▶ TEXTE EXTRAIT
#####
Adrien, vous êtes jongleur et informaticien, Claire graphiste et plasticienne. Comment avez-vous commencé à travailler ensemble, sur des projets qui mêlent l’art et le numérique, deux domaines dont l’association n’est pas forcément naturelle ?

Adrien Mondot : Nous nous sommes rencontrés avec Claire il y a dix ans – à l’occasion de laboratoires entre artistes de multiples horizons – avec l'intuition qu’il n’y avait pas forcément de règle pour travailler ensemble. Nous avions juste chacun le souhait de s’ouvrir à d’autres disciplines. Nous avons mis nos outils respectifs – le jonglage et l’informatique pour moi, le graphisme et la scénographie pour Claire – au milieu de la table et nous avons commencé à jouer avec, ensemble, à tester des choses avec ces différents outils, sans savoir forcément où cela allait nous mener.

Claire Bardainne : Notre premier projet commun a été XYZT, en 2011, toujours en vie presque dix ans plus tard puisqu’il fait partie de notre exposition « Faire corps », qui se tient à la Gaîté lyrique jusqu’en mai 2020.

 

Vous avez, dès le début, eu recours à la réalité augmentée et à la réalité virtuelle. A-t-on là deux technologies si différentes ?

Adrien Mondot : La réalité augmentée existait déjà il y a dix ans. Il s’agit de l’image réelle augmentée d’une image virtuelle, à travers une tablette par exemple. La réalité virtuelle, qui se joue dans un monde clos avec un casque, est pour moi un sous-ensemble de la réalité augmentée.
#####
▶ DONNÉES RECUEILLIES
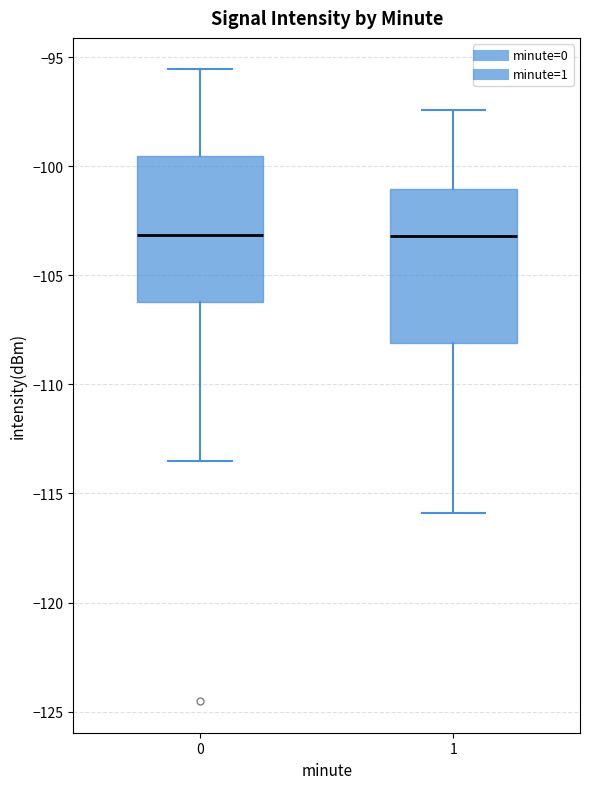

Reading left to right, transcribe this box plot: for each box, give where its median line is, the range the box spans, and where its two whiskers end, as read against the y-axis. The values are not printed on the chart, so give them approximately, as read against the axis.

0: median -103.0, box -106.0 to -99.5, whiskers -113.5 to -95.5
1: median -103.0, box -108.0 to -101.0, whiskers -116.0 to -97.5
#####
▶ ACTIVITÉ
Poursuivez l'entretien sur l'art et le numérique en reprenant juste après sa dernière phrase.

▶ CORRIGÉ
Claire Bardainne : La réalité augmentée intègre la vision du réel, en y intégrant une couche d’information, comme un scénario sensible et imaginaire. Et c’est justement cette surexposition et cette mixité qui nous intéressent. Nous sommes attentifs à la technique et effectuons un travail de veille technologique très important à l’amorce des projets. Nous nous posons de nombreuses questions : comment ça marche ? Jusqu’où ça marche ? À quel moment ça ne marche plus ? Pour notre installation Mirages & Miracles, qui a été lancée en 2017 et qui continue à être présentée, nous interrogeons la dichotomie mort/vivant, inanimé/animé, qui appartient en propre à la réalité augmentée. Cette technologie peut enchanter des choses : une pierre inanimée devient vivante quand on la regarde avec une tablette qui, pour nous, est comme une fenêtre. Nous essayons de faire entrer en résonance des questions sensibles et techniques.

 

Acqua Alta, créé en 2019, prend différentes formes – spectacle, livre, expérience en réalité virtuelle, ateliers. La déclinaison sur différents supports est-elle essentielle pour vous ?

Adrien Mondot : Chaque support révèle sa propre perspective. Tous nos projets ne prennent pas forcément cette forme, mais pour Acqua Alta, nous voulions mettre le spectateur en mouvement, entre un spectacle qui mêle la danse et le numérique, un livre pop-up dont les dessins et les volumes en papier forment les décors d’une histoire visible en réalité augmentée, et une expérience immersive de réalité virtuelle. Avec ces différentes expériences, le public enchaîne plusieurs postures entre la scène, le livre et la réalité virtuelle.

Claire Bardainne : Cette volonté de décliner chaque œuvre sur différents médias est à la base de notre rencontre. Dès le début, nous ne voulions pas nous donner de limite de temps et d’espace à l’incarnation des projets que nous souhaitions mener. Chaque support est un point de vue différent sur la même histoire. Et le public, à travers son parcours entre la scène, la réalité virtuelle et le livre, reconstruit comme un puzzle toutes les facettes du projet.

Nous nous considérons comme animistes, avec le fort sentiment que nous sommes en relation avec les êtres et qu’il faut les écouter. Nous essayons dans nos projets de transposer cette attention dans le but de la transmettre au public.

La poésie et la narration sont toujours très présentes dans vos projets. Comment les travaillez-vous ?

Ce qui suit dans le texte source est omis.